De Daniela Bisconti
avec Joseph Colonna, Laura Fautré, Tiphanie Lefrançois, Simon Lombard, Quentin Minon, Romina Palmeri, Zoé Pauwels, Rémy Thiebaut et Alexis Vandist
Du 1er au 26 avril 2026 au Théâtre Royal des Galeries à Bruxelles
L’Écume des jours n’est pas le roman le plus facile à adapter au théâtre. Comment transposer sur scène l’univers fantasque, poétique et profondément mélancolique imaginé par Boris Vian en 1947 ? Le défi est pourtant brillamment relevé par la metteuse en scène Daniela Bisconti. Son adaptation est à la fois inventive et fidèle au roman.

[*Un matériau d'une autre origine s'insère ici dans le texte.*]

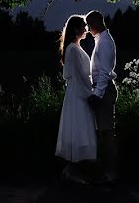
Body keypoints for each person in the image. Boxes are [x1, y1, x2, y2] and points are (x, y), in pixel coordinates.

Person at [55, 14, 97, 184]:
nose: (86, 29)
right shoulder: (72, 49)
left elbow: (81, 75)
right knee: (77, 130)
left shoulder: (75, 48)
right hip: (78, 94)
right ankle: (72, 172)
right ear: (75, 29)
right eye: (83, 26)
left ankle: (70, 170)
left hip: (78, 92)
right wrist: (91, 94)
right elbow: (80, 76)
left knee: (79, 130)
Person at [85, 10, 118, 183]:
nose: (88, 29)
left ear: (96, 24)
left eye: (89, 25)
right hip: (101, 90)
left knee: (107, 133)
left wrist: (97, 94)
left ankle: (110, 174)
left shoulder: (104, 42)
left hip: (104, 91)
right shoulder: (101, 40)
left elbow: (104, 72)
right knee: (103, 133)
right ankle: (105, 172)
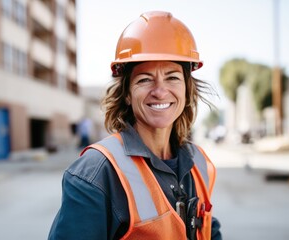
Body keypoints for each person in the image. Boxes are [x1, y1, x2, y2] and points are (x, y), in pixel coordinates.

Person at [48, 11, 222, 240]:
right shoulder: (96, 173)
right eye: (145, 79)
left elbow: (209, 231)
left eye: (172, 77)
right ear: (127, 94)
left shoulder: (198, 163)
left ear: (187, 89)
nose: (160, 91)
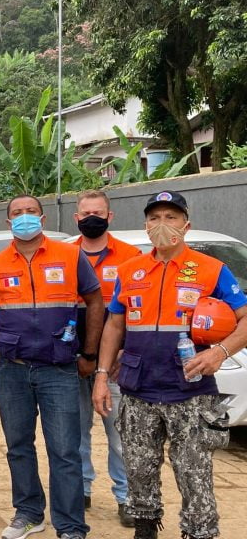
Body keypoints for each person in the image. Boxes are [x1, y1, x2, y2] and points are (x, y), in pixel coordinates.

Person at [93, 190, 247, 539]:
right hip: (138, 388)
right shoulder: (129, 271)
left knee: (194, 473)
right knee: (139, 469)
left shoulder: (212, 270)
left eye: (171, 217)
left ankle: (199, 532)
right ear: (146, 226)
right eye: (155, 218)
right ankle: (145, 528)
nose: (162, 224)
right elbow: (114, 325)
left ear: (186, 225)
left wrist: (219, 352)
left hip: (191, 390)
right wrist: (102, 376)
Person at [0, 194, 104, 539]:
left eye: (31, 211)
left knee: (64, 450)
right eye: (17, 213)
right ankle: (29, 513)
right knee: (18, 446)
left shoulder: (70, 256)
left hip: (59, 370)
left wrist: (89, 353)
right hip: (12, 370)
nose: (24, 217)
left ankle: (70, 525)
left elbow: (95, 301)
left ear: (43, 219)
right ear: (8, 222)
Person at [72, 190, 140, 527]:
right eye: (85, 213)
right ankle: (81, 488)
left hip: (115, 365)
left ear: (109, 216)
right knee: (75, 431)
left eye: (97, 213)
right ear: (76, 218)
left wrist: (125, 351)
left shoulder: (131, 257)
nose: (91, 218)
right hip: (73, 362)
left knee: (120, 435)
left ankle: (126, 497)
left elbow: (139, 310)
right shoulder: (64, 254)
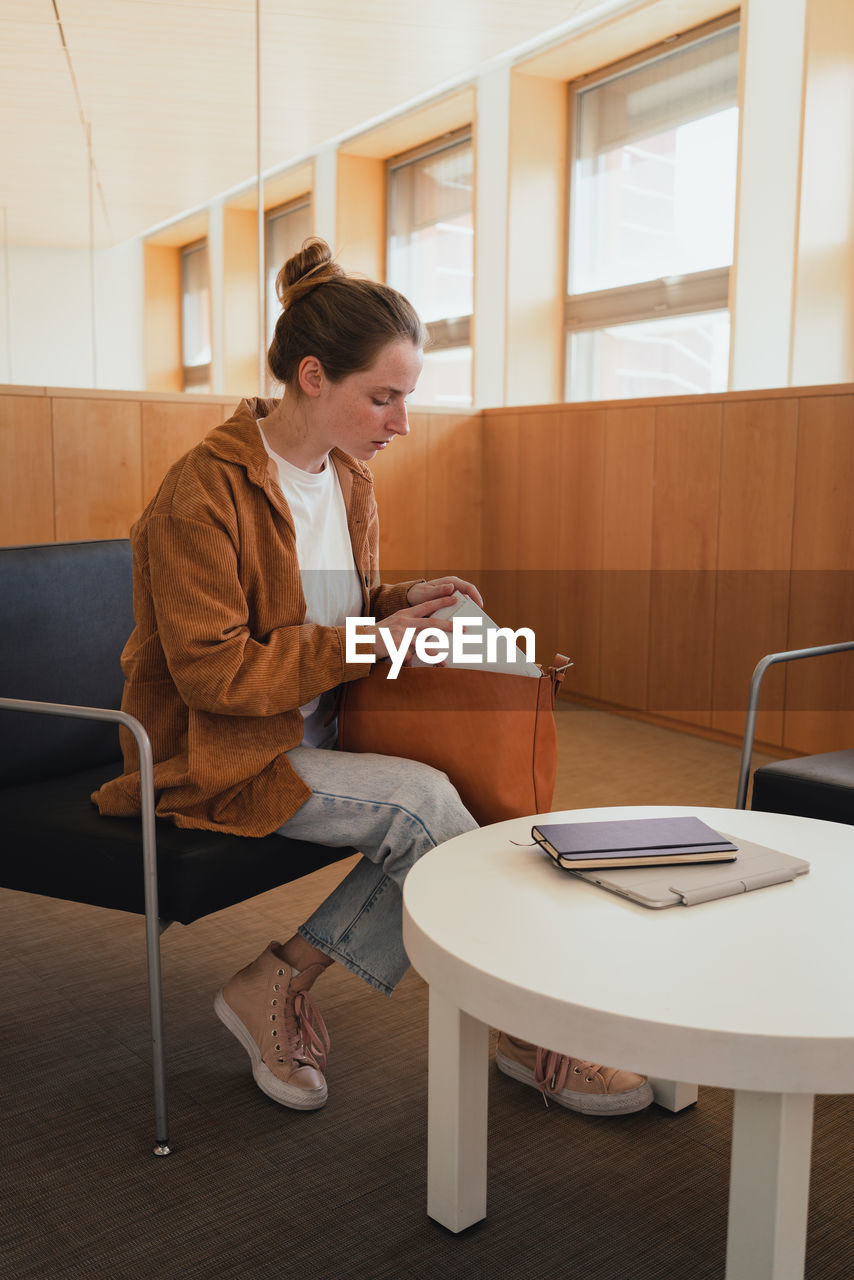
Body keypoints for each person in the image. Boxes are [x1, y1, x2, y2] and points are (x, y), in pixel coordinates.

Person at [94, 238, 652, 1118]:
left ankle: (313, 986)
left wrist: (399, 600)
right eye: (383, 397)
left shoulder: (347, 482)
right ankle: (508, 1020)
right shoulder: (198, 497)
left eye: (406, 398)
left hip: (323, 730)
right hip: (223, 751)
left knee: (476, 802)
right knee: (429, 810)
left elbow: (318, 610)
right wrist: (371, 639)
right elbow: (217, 676)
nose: (400, 422)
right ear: (312, 377)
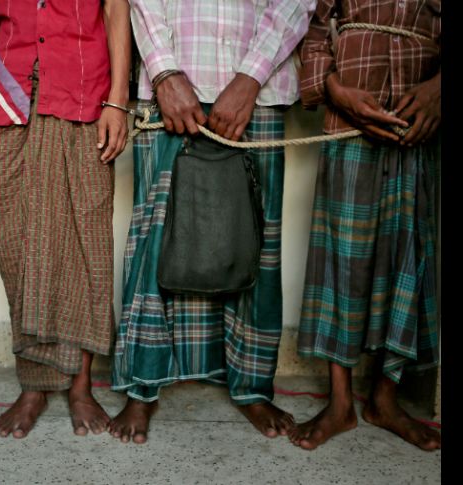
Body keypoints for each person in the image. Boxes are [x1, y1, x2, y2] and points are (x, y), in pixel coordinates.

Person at [110, 0, 316, 444]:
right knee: (155, 239)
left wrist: (249, 78)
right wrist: (164, 72)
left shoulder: (253, 83)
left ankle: (252, 386)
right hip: (170, 89)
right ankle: (142, 385)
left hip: (257, 90)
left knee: (252, 241)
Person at [0, 0, 131, 438]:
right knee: (16, 241)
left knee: (85, 242)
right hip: (9, 100)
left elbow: (117, 9)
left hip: (84, 96)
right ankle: (33, 386)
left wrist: (118, 100)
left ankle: (80, 384)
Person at [290, 0, 441, 451]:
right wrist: (334, 89)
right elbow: (315, 30)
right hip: (348, 119)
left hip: (419, 123)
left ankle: (384, 399)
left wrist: (439, 89)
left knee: (406, 255)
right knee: (344, 255)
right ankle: (340, 404)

Un conte amoureux aux accents tragiques
Colin est un jeune homme riche et raffiné qui évolue dans une version rêvée du Paris du début du XXe siècle. Un monde où les objets semblent doués de vie. Il partage son quotidien avec deux amis du même âge que lui : Nicolas, son cuisinier, et Chick, un ingénieur obsédé par le philosophe Jean‑Sol Partre, caricature transparente de Jean‑Paul Sartre. Malgré une existence joyeuse et insouciante, il manque quelque chose à Colin : il veut tomber amoureux.
Lorsqu’il rencontre Chloé, le coup de foudre est immédiat. Les tourtereaux se marient sans attendre et évoluent sur un petit nuage. Mais l’euphorie se fissure lorsque Chloé tombe gravement malade : un nénuphar pousse dans son poumon. Pour tenter de la sauver, Colin doit acheter sans cesse des fleurs fraîches, ce qui le conduit progressivement à la ruine. À mesure que la maladie de Chloé progresse, l’univers se délite. Les pièces rétrécissent, la lumière décline, et la misère s’installe, rendant visible sur scène l’effondrement intérieur des personnages.

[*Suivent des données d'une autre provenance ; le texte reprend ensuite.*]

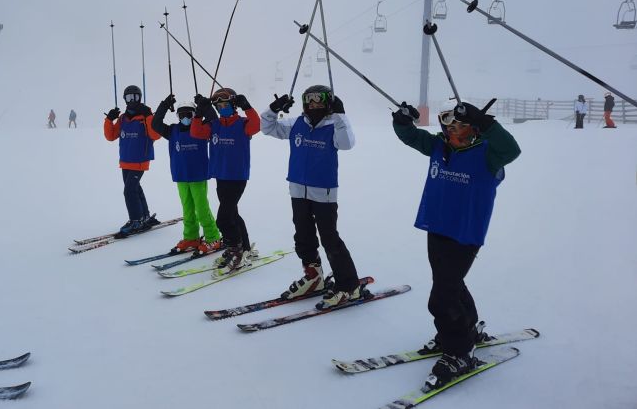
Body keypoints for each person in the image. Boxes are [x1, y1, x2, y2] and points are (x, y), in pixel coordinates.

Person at [391, 98, 520, 390]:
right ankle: (467, 328)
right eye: (448, 124)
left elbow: (512, 150)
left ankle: (460, 351)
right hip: (436, 226)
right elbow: (410, 135)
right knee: (450, 282)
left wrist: (488, 124)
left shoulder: (489, 154)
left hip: (465, 233)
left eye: (459, 125)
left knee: (441, 297)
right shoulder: (440, 146)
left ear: (473, 129)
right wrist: (402, 119)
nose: (452, 130)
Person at [261, 85, 368, 309]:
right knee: (303, 235)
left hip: (324, 193)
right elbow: (267, 128)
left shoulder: (333, 126)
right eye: (309, 101)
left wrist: (340, 114)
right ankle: (313, 276)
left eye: (319, 101)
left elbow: (347, 143)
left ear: (328, 103)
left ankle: (349, 286)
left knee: (330, 238)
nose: (314, 105)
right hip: (298, 189)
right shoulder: (297, 124)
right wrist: (274, 109)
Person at [190, 87, 260, 273]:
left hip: (237, 177)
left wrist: (247, 107)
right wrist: (198, 113)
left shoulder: (243, 123)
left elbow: (256, 125)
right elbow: (196, 133)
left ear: (233, 104)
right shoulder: (215, 125)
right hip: (220, 176)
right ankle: (244, 247)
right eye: (218, 106)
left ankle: (235, 250)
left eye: (226, 104)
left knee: (223, 218)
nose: (222, 108)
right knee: (233, 214)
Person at [151, 96, 222, 255]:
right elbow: (155, 124)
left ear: (194, 114)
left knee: (202, 209)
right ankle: (191, 237)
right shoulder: (172, 131)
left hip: (198, 176)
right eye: (181, 115)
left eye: (188, 114)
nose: (185, 118)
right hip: (181, 176)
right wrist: (164, 105)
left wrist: (205, 106)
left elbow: (214, 120)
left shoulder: (201, 129)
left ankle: (213, 237)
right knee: (188, 210)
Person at [103, 85, 161, 237]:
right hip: (125, 160)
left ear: (140, 98)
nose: (132, 100)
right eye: (129, 98)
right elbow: (111, 136)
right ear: (125, 99)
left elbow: (155, 135)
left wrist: (149, 116)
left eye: (135, 97)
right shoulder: (123, 118)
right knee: (135, 189)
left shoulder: (145, 116)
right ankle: (144, 216)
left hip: (140, 160)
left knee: (129, 191)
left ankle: (135, 220)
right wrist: (109, 119)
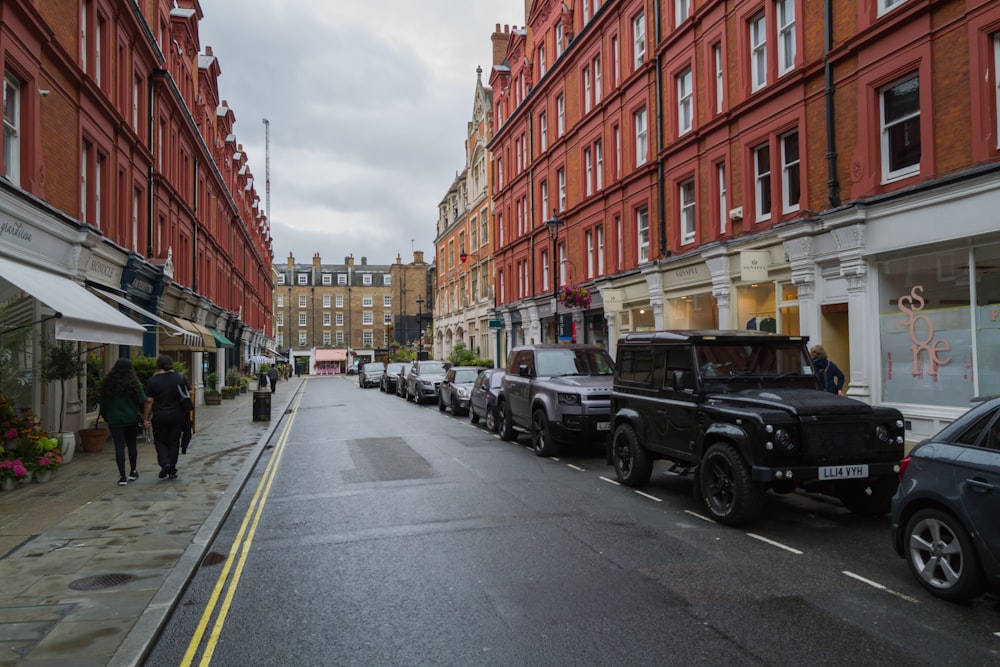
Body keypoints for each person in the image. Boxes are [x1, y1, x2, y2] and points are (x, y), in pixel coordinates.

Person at [99, 358, 146, 487]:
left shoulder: (108, 383)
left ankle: (122, 476)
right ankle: (133, 470)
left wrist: (106, 415)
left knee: (119, 446)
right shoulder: (134, 383)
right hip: (130, 419)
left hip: (114, 420)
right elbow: (142, 400)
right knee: (131, 444)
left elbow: (103, 403)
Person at [143, 355, 188, 480]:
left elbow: (149, 401)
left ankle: (165, 463)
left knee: (160, 441)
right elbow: (190, 393)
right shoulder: (180, 377)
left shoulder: (153, 380)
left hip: (160, 416)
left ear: (158, 365)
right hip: (178, 415)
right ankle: (172, 470)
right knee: (174, 441)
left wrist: (145, 418)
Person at [179, 372, 194, 455]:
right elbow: (190, 392)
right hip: (182, 409)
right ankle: (184, 447)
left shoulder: (157, 378)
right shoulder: (181, 377)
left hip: (164, 411)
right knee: (187, 429)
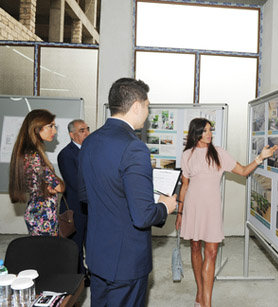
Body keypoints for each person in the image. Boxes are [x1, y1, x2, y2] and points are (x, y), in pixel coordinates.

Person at [78, 78, 177, 307]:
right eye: (148, 106)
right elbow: (142, 216)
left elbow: (85, 195)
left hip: (97, 254)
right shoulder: (134, 147)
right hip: (126, 261)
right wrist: (164, 207)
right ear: (136, 106)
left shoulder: (90, 141)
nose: (148, 112)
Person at [175, 118, 277, 307]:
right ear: (196, 133)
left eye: (210, 130)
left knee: (212, 252)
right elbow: (185, 185)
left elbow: (244, 171)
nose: (209, 134)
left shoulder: (219, 153)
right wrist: (179, 212)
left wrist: (260, 157)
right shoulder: (187, 155)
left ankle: (207, 303)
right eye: (205, 131)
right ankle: (200, 291)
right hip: (193, 207)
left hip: (212, 209)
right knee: (195, 247)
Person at [9, 109, 65, 236]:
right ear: (36, 128)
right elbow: (59, 186)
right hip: (42, 218)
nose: (54, 131)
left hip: (41, 216)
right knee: (45, 254)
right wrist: (56, 185)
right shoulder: (34, 156)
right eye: (50, 126)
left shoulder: (31, 154)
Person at [57, 119, 90, 277]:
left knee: (91, 243)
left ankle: (90, 272)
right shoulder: (66, 154)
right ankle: (79, 277)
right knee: (75, 245)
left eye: (87, 129)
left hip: (91, 207)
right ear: (72, 134)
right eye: (82, 130)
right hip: (75, 208)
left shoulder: (90, 150)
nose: (87, 133)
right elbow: (76, 183)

Une mise en scène rythmée, très bien chorégraphiée
D’une durée d’1h40 sans entracte, la pièce ne connaît aucun temps mort. La mise en scène est bien rythmée, portée par une chorégraphie omniprésente. Les comédiens sont en mouvement constant, mêlant pas de danse, gestes comiques et instants plus dramatiques. Dès la première scène, le ton est donné avec une apparition sur patins à roulettes qui plonge immédiatement le spectateur dans un univers ludique et décalé.

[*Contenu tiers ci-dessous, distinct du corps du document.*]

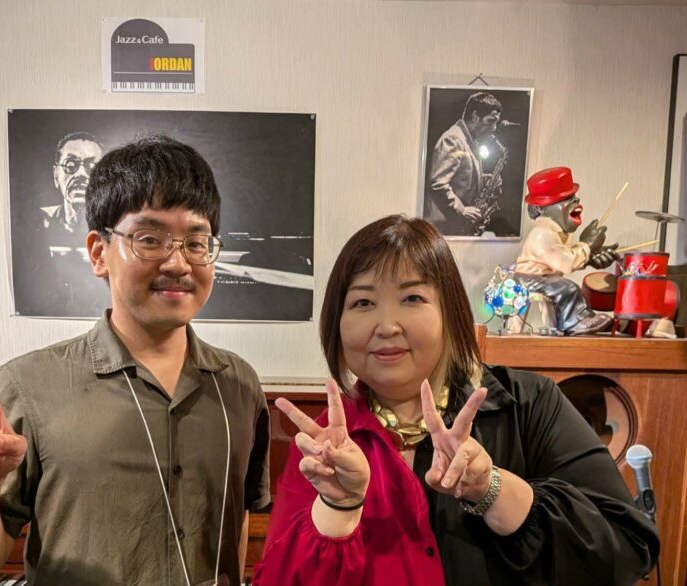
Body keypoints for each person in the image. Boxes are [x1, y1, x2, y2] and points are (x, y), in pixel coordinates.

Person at [0, 136, 271, 586]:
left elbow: (238, 524)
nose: (178, 263)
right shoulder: (29, 384)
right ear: (98, 252)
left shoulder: (240, 384)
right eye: (149, 239)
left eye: (196, 242)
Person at [253, 215, 658, 585]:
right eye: (363, 302)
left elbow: (627, 550)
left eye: (412, 298)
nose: (387, 325)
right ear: (337, 324)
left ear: (450, 312)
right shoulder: (325, 445)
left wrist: (493, 490)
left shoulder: (528, 405)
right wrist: (337, 508)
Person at [13, 131, 110, 318]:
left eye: (91, 166)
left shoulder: (117, 231)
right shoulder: (39, 225)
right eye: (70, 165)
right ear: (56, 175)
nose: (80, 174)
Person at [515, 166, 619, 335]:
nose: (575, 201)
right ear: (541, 208)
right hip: (527, 279)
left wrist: (591, 256)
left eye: (574, 197)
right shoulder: (542, 234)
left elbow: (567, 254)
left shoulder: (558, 233)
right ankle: (575, 322)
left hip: (545, 277)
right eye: (564, 199)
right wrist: (586, 245)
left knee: (563, 286)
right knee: (568, 288)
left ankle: (573, 322)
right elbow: (566, 263)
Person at [424, 92, 502, 236]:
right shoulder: (453, 139)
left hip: (455, 227)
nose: (494, 128)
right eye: (490, 121)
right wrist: (462, 210)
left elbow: (463, 175)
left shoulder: (470, 139)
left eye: (496, 123)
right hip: (445, 229)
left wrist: (487, 179)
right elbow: (438, 184)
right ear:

La musique, élément central de L’Écume des jours et plus généralement de l’œuvre de Vian, occupe bien sûr une place essentielle. Le jazz, et notamment les sonorités de Duke Ellington, irrigue la pièce et accompagne les changements d’ambiance, entre légèreté festive et mélancolie sourde. Tous les comédiens livrent une prestation convaincante, soutenue par de très beaux costumes.
Des décors inventifs
Visuellement, le spectacle impressionne par l’ingéniosité de ses décors amovibles, dont le célèbre « pianocktail ». Ces éléments physiques s’intègrent par ailleurs dans un décor animé circulaire, projeté en arrière‑plan. Celui-ci représente en alternance la fenêtre de l’appartement de Colin, pour les scènes d’intérieur, et divers paysages extérieurs. On a ainsi l’impression de déambuler dans le Paris du roman avec ses rues animées, ses boutiques invraisemblables, ses soirées jazz, ou encore sa patinoire en plein air.
Le rétrécissement progressif des décors constitue un véritable défi scénique, relevé avec finesse. La fenêtre, notamment, se réduit au fil du spectacle, matérialisant la perte d’espace, d’air et d’espoir.
Si certains aspects de L’Écume des jours peuvent aujourd’hui sembler un peu datés (notamment concernant les relations hommes-femmes), les nombreux thèmes abordés demeurent très actuels : l’aliénation par le travail, les addictions, la douleur d’aimer et de perdre. Certains détails loufoques surprendront peut-être les spectateurs qui n’ont pas lu le roman (la préparation absurde de la cravate avant le mariage, le rôle de la petite souris…), mais la pièce offre aussi une excellente porte d’entrée dans l’univers singulier de Boris Vian.